SWIRLING AROUND THE MEMOS' FINDINGS are inflamed disagreements about whether torture works – indeed, whether the possibility of a ticking time bomb is enough to outweigh our otherwise universal moral hesitation. Politics aside, no reasonable person likes torture. No such person believes that beating the soles of someone's feet, or hanging someone by their wrists, or pulling off someone's fingernails, is anything but reprehensible. It's probable that these are the gruesome practices President Bush had in mind when he insisted, "We don't torture."
The fact that Americans disagree on that may not be a promising sign.
In his 1946 essay "Politics and the English Language," George Orwell wrote, "[P]olitical speech and writing are largely the defence of the indefensible.

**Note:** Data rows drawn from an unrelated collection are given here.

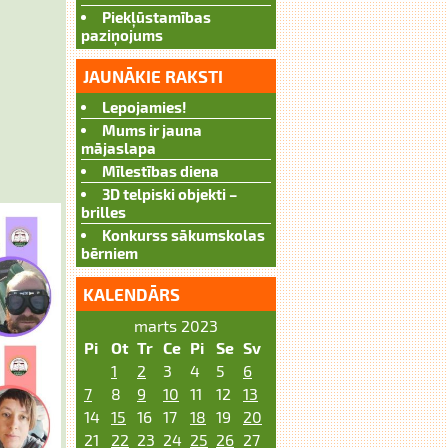
Piekļūstamības
paziņojums
JAUNĀKIE RAKSTI
Lepojamies!
Mums ir jauna
mājaslapa
Mīlestības diena
3D telpiski objekti –
brilles
Konkurss sākumskolas
bērniem
KALENDĀRS
marts 2023
Pi
Ot
Tr
Ce
Pi
Se
Sv
1
2
3
4
5
6
7
8
9
10
11
12
13
14
15
16
17
18
19
20
21
22
23
24
25
26
27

Things like the continuance of British rule in India, the Russian purges and deportations, the dropping of the atom bombs on Japan can indeed be defended, but only by arguments which are too brutal for most people to face."

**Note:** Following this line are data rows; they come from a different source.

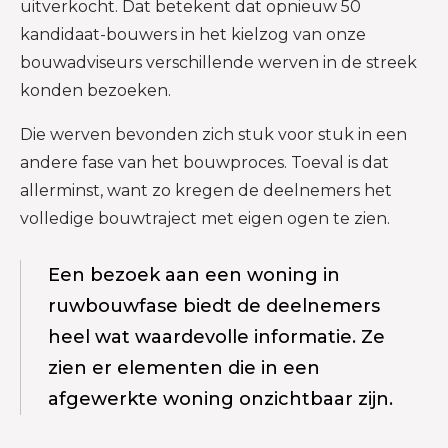
uitverkocht. Dat betekent dat opnieuw 50
kandidaat-bouwers in het kielzog van onze
bouwadviseurs verschillende werven in de streek
konden bezoeken.
Die werven bevonden zich stuk voor stuk in een
andere fase van het bouwproces. Toeval is dat
allerminst, want zo kregen de deelnemers het
volledige bouwtraject met eigen ogen te zien.
Een bezoek aan een woning in
ruwbouwfase biedt de deelnemers
heel wat waardevolle informatie. Ze
zien er elementen die in een
afgewerkte woning onzichtbaar zijn.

Professor Horton says, "You could just add to the list of examples, 'enhanced interrogation techniques' for torture. 'Enhanced' – stronger! Better! Brighter! – who could object to that? Language is a weapon that's used by the administration in their campaign for support for what they're doing."
So have we just been duping ourselves? If so, and we're willing to ask why we perpetuate – by another name – practices we'd have decried as torture years ago, what could we say? That this is how it always happens, according to Professor Rejali.
Two years ago, he published "Torture and Democracy," a history of modern torture. "Every time a country engages in these techniques," he says, they reevaluate the definition of torture. "When France used their techniques, all of a sudden they were 'pushed interrogation.' The Germans called it 'sharpened interrogation.' " So what does our use of, and argument over, "enhanced interrogation" mean?
"Our debate," Rejali says, "is no different than [that in] any other country."